TASK DETAILS: The records below must be written out exactly, with every picture left behind.
◇ ◇ ◇ ◇ ◇ ◇ ◇
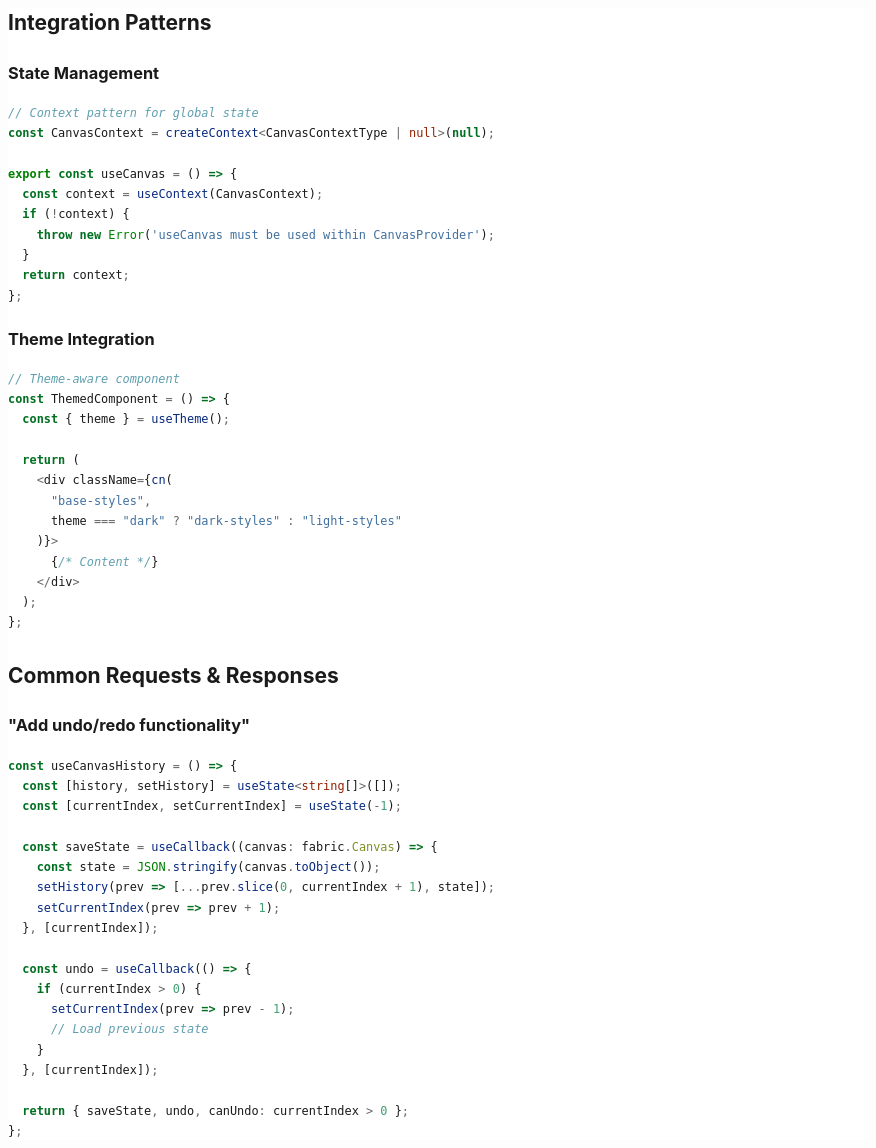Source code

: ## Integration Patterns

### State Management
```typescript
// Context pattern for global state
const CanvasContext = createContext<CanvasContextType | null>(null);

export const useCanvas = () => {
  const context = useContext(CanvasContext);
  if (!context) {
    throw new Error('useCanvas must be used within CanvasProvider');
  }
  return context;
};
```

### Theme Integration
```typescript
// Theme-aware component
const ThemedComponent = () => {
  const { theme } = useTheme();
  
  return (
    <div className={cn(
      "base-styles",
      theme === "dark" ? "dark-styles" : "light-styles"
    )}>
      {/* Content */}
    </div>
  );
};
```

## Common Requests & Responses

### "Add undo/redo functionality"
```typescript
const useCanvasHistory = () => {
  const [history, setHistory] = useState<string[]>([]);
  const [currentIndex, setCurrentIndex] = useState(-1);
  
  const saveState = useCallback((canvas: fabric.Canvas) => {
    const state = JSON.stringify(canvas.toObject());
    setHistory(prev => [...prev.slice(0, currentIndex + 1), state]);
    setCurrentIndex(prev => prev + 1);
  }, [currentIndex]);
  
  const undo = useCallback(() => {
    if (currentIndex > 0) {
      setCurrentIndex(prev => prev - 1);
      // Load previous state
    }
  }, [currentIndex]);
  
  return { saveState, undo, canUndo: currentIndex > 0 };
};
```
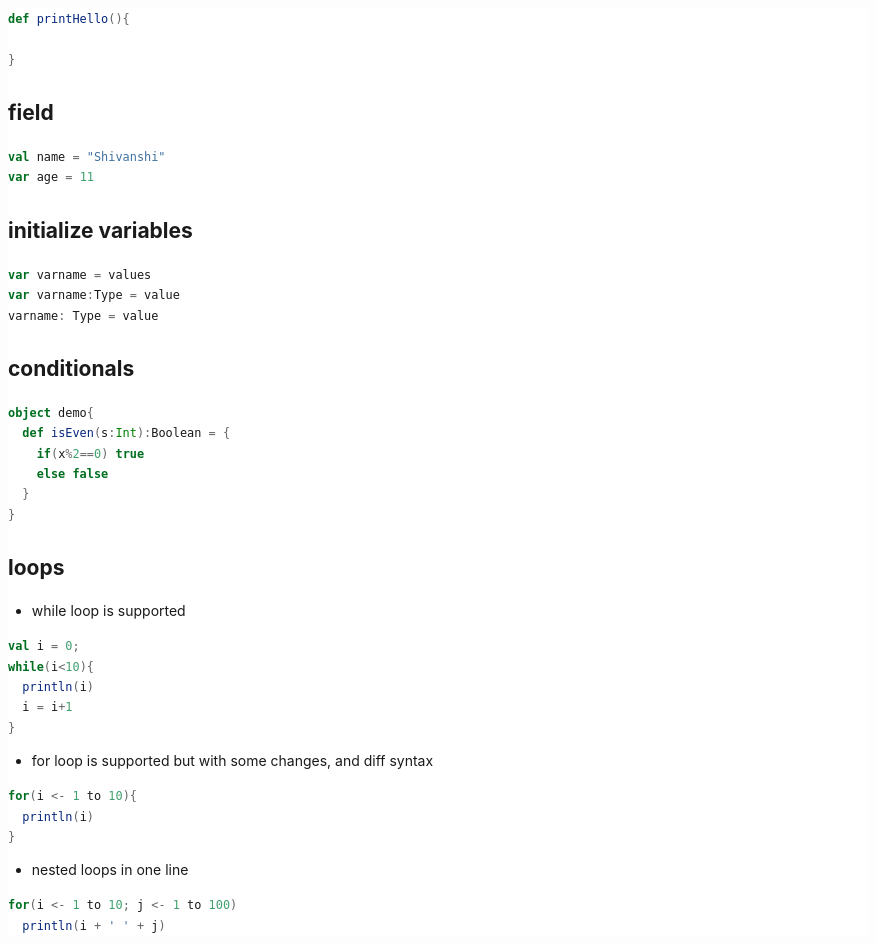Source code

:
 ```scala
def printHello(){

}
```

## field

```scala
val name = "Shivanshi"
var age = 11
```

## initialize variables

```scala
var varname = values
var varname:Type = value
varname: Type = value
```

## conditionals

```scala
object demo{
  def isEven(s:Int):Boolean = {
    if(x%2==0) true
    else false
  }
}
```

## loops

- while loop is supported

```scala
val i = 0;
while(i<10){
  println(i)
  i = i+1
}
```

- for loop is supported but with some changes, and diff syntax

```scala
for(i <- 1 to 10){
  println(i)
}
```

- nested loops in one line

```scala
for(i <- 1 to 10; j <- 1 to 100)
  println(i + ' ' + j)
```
◇ ◇ ◇ ◇ ◇ ◇ ◇
SOLVED PROBLEM:
Source code

: ## Integration Patterns

### State Management
```typescript
// Context pattern for global state
const CanvasContext = createContext<CanvasContextType | null>(null);

export const useCanvas = () => {
  const context = useContext(CanvasContext);
  if (!context) {
    throw new Error('useCanvas must be used within CanvasProvider');
  }
  return context;
};
```

### Theme Integration
```typescript
// Theme-aware component
const ThemedComponent = () => {
  const { theme } = useTheme();
  
  return (
    <div className={cn(
      "base-styles",
      theme === "dark" ? "dark-styles" : "light-styles"
    )}>
      {/* Content */}
    </div>
  );
};
```

## Common Requests & Responses

### "Add undo/redo functionality"
```typescript
const useCanvasHistory = () => {
  const [history, setHistory] = useState<string[]>([]);
  const [currentIndex, setCurrentIndex] = useState(-1);
  
  const saveState = useCallback((canvas: fabric.Canvas) => {
    const state = JSON.stringify(canvas.toObject());
    setHistory(prev => [...prev.slice(0, currentIndex + 1), state]);
    setCurrentIndex(prev => prev + 1);
  }, [currentIndex]);
  
  const undo = useCallback(() => {
    if (currentIndex > 0) {
      setCurrentIndex(prev => prev - 1);
      // Load previous state
    }
  }, [currentIndex]);
  
  return { saveState, undo, canUndo: currentIndex > 0 };
};
```
Source code

:
 ```scala
def printHello(){

}
```

## field

```scala
val name = "Shivanshi"
var age = 11
```

## initialize variables

```scala
var varname = values
var varname:Type = value
varname: Type = value
```

## conditionals

```scala
object demo{
  def isEven(s:Int):Boolean = {
    if(x%2==0) true
    else false
  }
}
```

## loops

- while loop is supported

```scala
val i = 0;
while(i<10){
  println(i)
  i = i+1
}
```

- for loop is supported but with some changes, and diff syntax

```scala
for(i <- 1 to 10){
  println(i)
}
```

- nested loops in one line

```scala
for(i <- 1 to 10; j <- 1 to 100)
  println(i + ' ' + j)
```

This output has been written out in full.